** What needs to be done **
Restate every line of the data word for word, except for the images.

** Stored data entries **

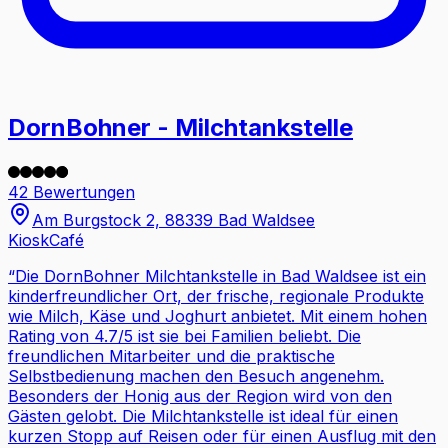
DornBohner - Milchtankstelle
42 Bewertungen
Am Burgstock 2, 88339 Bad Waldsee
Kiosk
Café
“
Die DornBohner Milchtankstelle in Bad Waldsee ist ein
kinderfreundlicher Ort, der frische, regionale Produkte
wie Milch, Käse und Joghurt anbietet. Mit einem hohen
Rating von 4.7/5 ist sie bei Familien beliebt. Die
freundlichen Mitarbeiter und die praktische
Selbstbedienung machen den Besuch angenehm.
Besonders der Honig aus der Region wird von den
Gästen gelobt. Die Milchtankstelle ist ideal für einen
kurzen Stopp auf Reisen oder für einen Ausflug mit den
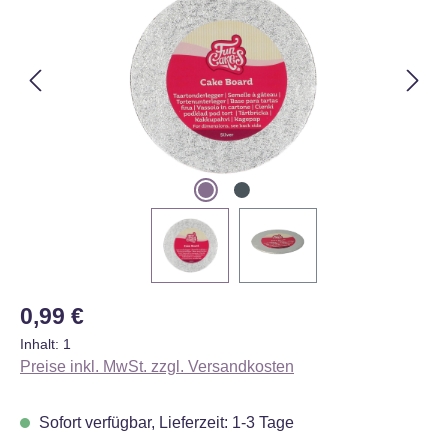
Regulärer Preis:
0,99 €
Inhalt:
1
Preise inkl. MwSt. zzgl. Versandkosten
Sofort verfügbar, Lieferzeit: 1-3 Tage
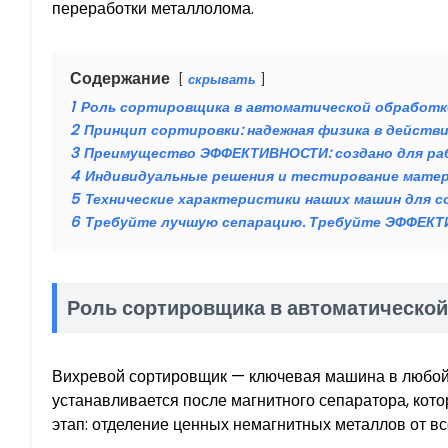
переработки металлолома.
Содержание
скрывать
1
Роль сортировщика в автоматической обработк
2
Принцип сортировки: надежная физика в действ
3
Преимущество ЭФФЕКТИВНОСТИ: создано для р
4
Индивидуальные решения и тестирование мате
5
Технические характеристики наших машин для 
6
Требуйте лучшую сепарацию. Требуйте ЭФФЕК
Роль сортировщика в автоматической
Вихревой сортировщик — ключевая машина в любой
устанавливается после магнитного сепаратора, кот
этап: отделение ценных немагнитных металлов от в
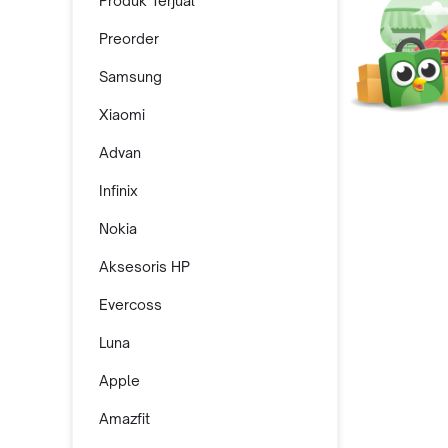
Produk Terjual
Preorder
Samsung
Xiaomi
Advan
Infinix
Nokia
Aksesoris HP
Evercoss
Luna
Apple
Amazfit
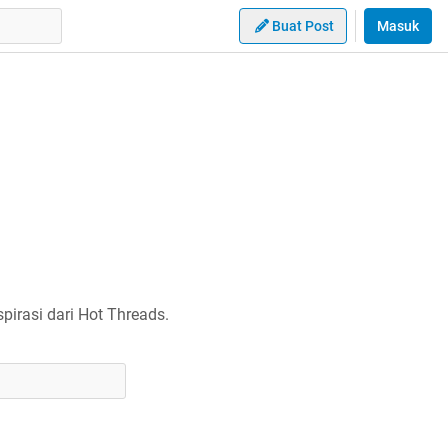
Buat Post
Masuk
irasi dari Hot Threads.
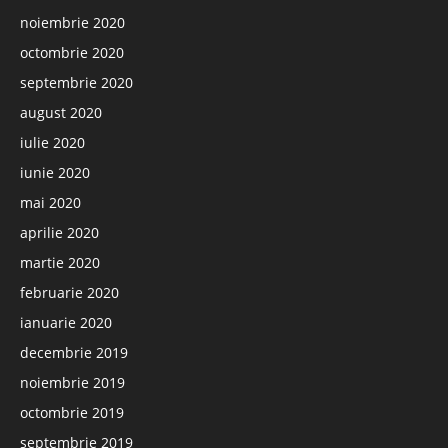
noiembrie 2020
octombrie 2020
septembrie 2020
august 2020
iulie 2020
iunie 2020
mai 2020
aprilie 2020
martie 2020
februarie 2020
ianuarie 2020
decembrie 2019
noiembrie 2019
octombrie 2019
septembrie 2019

** Response below **
DornBohner - Milchtankstelle
42 Bewertungen
Am Burgstock 2, 88339 Bad Waldsee
Kiosk
Café
“
Die DornBohner Milchtankstelle in Bad Waldsee ist ein
kinderfreundlicher Ort, der frische, regionale Produkte
wie Milch, Käse und Joghurt anbietet. Mit einem hohen
Rating von 4.7/5 ist sie bei Familien beliebt. Die
freundlichen Mitarbeiter und die praktische
Selbstbedienung machen den Besuch angenehm.
Besonders der Honig aus der Region wird von den
Gästen gelobt. Die Milchtankstelle ist ideal für einen
kurzen Stopp auf Reisen oder für einen Ausflug mit den
Regulärer Preis:
0,99 €
Inhalt:
1
Preise inkl. MwSt. zzgl. Versandkosten
Sofort verfügbar, Lieferzeit: 1-3 Tage
переработки металлолома.
Содержание
скрывать
1
Роль сортировщика в автоматической обработк
2
Принцип сортировки: надежная физика в действ
3
Преимущество ЭФФЕКТИВНОСТИ: создано для р
4
Индивидуальные решения и тестирование мате
5
Технические характеристики наших машин для 
6
Требуйте лучшую сепарацию. Требуйте ЭФФЕК
Роль сортировщика в автоматической
Вихревой сортировщик — ключевая машина в любой
устанавливается после магнитного сепаратора, кот
этап: отделение ценных немагнитных металлов от в
Produk Terjual
Preorder
Samsung
Xiaomi
Advan
Infinix
Nokia
Aksesoris HP
Evercoss
Luna
Apple
Amazfit
Buat Post
Masuk
irasi dari Hot Threads.
noiembrie 2020
octombrie 2020
septembrie 2020
august 2020
iulie 2020
iunie 2020
mai 2020
aprilie 2020
martie 2020
februarie 2020
ianuarie 2020
decembrie 2019
noiembrie 2019
octombrie 2019
septembrie 2019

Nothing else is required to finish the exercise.